On September 1, the American political season begins in earnest. In 2016, the Republican Party had the largest number of candidates to vie for the nomination of either party ever – 17. President Trump was the eventual nominee.

President Biden is a lock on the Democratic Party nomination in 2024. The Republican Party once again is fielding a growing number of candidates. At last count, ten Republicans have announced their candidacy. The frontrunner remains President Donald J. Trump. Only one American president has served in non-consecutive terms: Grover Cleveland – from 1884 to 1888 and again from 1892 to 1896. President Cleveland won the popular vote in 1888 but lost the electoral college. Only six presidents have actually tried becoming president after leaving office. They include Martin Van Buren, Millard Fillmore, Ulysses S. Grant: Grover Cleveland, Theodore Roosevelt, and Herbert Hoover. Only Grover Cleveland made it back to the presidency.

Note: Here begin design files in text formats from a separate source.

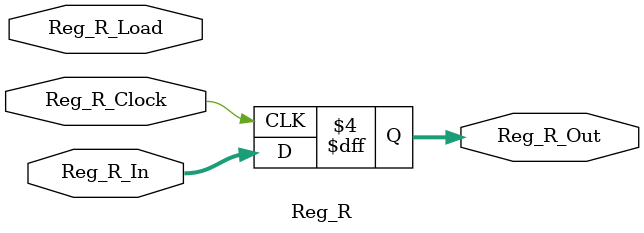
<source format=v>
module Reg_R(
Reg_R_Clock,
Reg_R_In,
Reg_R_Load,
Reg_R_Out
);

input Reg_R_Clock;
input [3:0] Reg_R_In;
input Reg_R_Load;

output[3:0] Reg_R_Out;

reg [3:0] Reg_R_Out;

always@(posedge Reg_R_Clock)
begin 
	if(Reg_R_Load)
		Reg_R_Out <= Reg_R_In;
	else 
		Reg_R_Out <= Reg_R_In;
end 

endmodule 
</source>
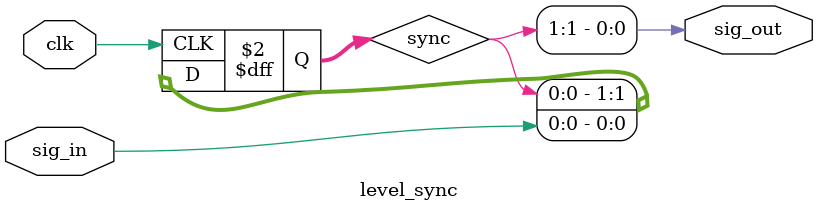
<source format=sv>
`timescale 1 ns / 1 ps

/**
* Synchronizes the sig_in to the clk. Handles metastability issues by running
* through synchronization registers.
*/
module level_sync (
    input logic clk,
    input logic sig_in,
    output logic sig_out
);

    logic [1:0] sync;

    assign sig_out = sync[1];

    always_ff @(posedge clk)
    begin
        sync[0] <= sig_in;
        sync[1] <= sync[0];
    end

endmodule // synchronizer
</source>
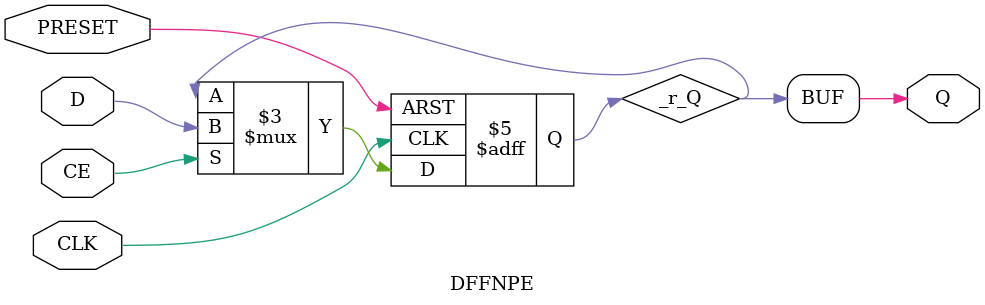
<source format=v>
`ifdef verilator3
`else
`timescale 1 ps / 1 ps
`endif

module DFFNPE
#(
    parameter INIT = 1'b1
)
(
    input  PRESET,
    input  CLK,
    input  CE,
    input  D,
    output Q
);

    reg _r_Q;

    initial begin
        _r_Q = INIT;
    end

    always @(posedge PRESET or negedge CLK) begin
    
        if (PRESET) begin
            _r_Q <= 1'b1;
        end
        else if (CE) begin
            _r_Q <= D;
        end
    end

    assign Q = _r_Q;

endmodule

</source>
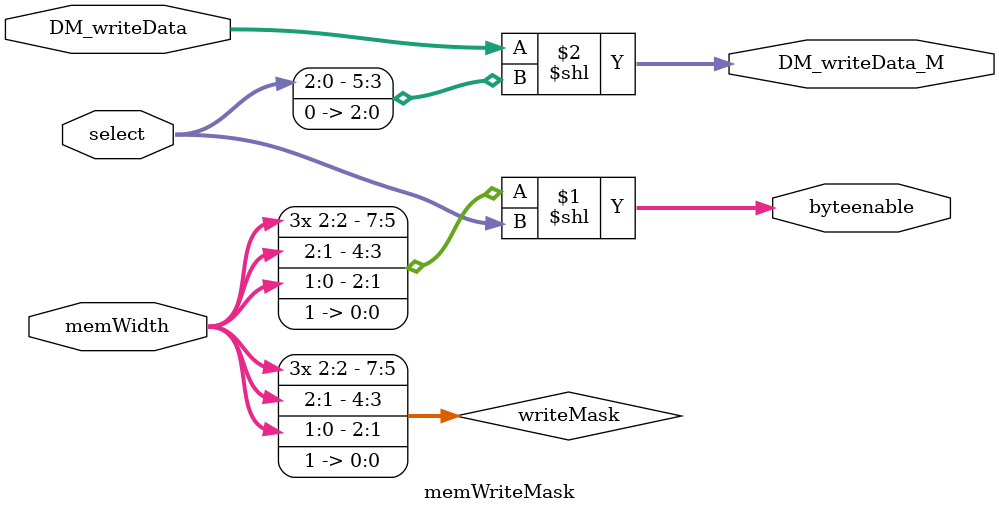
<source format=sv>
module memWriteMask#(parameter N=64)(input logic[2:0] select, memWidth, 
                                     input logic[N-1:0] DM_writeData,
                                     output logic [7:0] byteenable,
                                     output logic[N-1:0] DM_writeData_M);
    logic[7:0] writeMask;
    assign writeMask = {{4{memWidth[2]}},{2{memWidth[1]}}, memWidth[0], 1'b1};
    assign byteenable = writeMask << select;
    assign DM_writeData_M = DM_writeData << {select, 3'b0};
endmodule
</source>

Historians have graded Grover Cleveland as an average president. On the other hand, Andrew Jackson has an above-average label. Jackson lost his first bid for the presidency in 1824, despite winning both the popular vote and the electoral vote plurality. He lost to John Quincy Adams in what Jackson’s supporters called a “corrupt bargain” between Adams and Henry Clay. Jackson beat Adams in a landslide in 1828.

Jackson proved to be one of America’s greatest presidents. He was the only president thus far who has actually balanced America’s budget. This is one of his many accomplishments. Florida and Texas became part of the United States because of Andrew Jackson. He is also known for weeding out corruption. He initiated investigations into all executive departments when elected in 1828. He fired ten percent of Federal bureaucrats in what has become known as the “Tenure of Office Act.” He saved the Navy millions of dollars in today’s terms by reducing overspending. He was a rough and tumble President who got things done. He was not afraid of tangling with anyone. He took on America’s elites who were running what Jackson described as the fourth branch of the government – the Second Bank of the United States. He was dubbed “King Andrew the First” by his opponents. He nearly sent troops down to South Carolina when they tried to secede from the Union. He lived in a very polarized age, when slavery was rampant and the American Indian still lived on great swaths of land throughout America.

He got into a spat with France over money owed to the United States. Despite the French being so angered by Jackson that they sent their naval fleet to threaten America, Jackson got them to pay their debt. President Andrew Jackson was a leader. He may have been bitterly disliked by many (he was the first president to experience an assassination attempt) and reviled by the press, but he was respected by a majority of Americans and foreign leaders.

The United States needs Andrew Jackson now more than ever.


Joseph M. Frager is a physician and lifelong activist.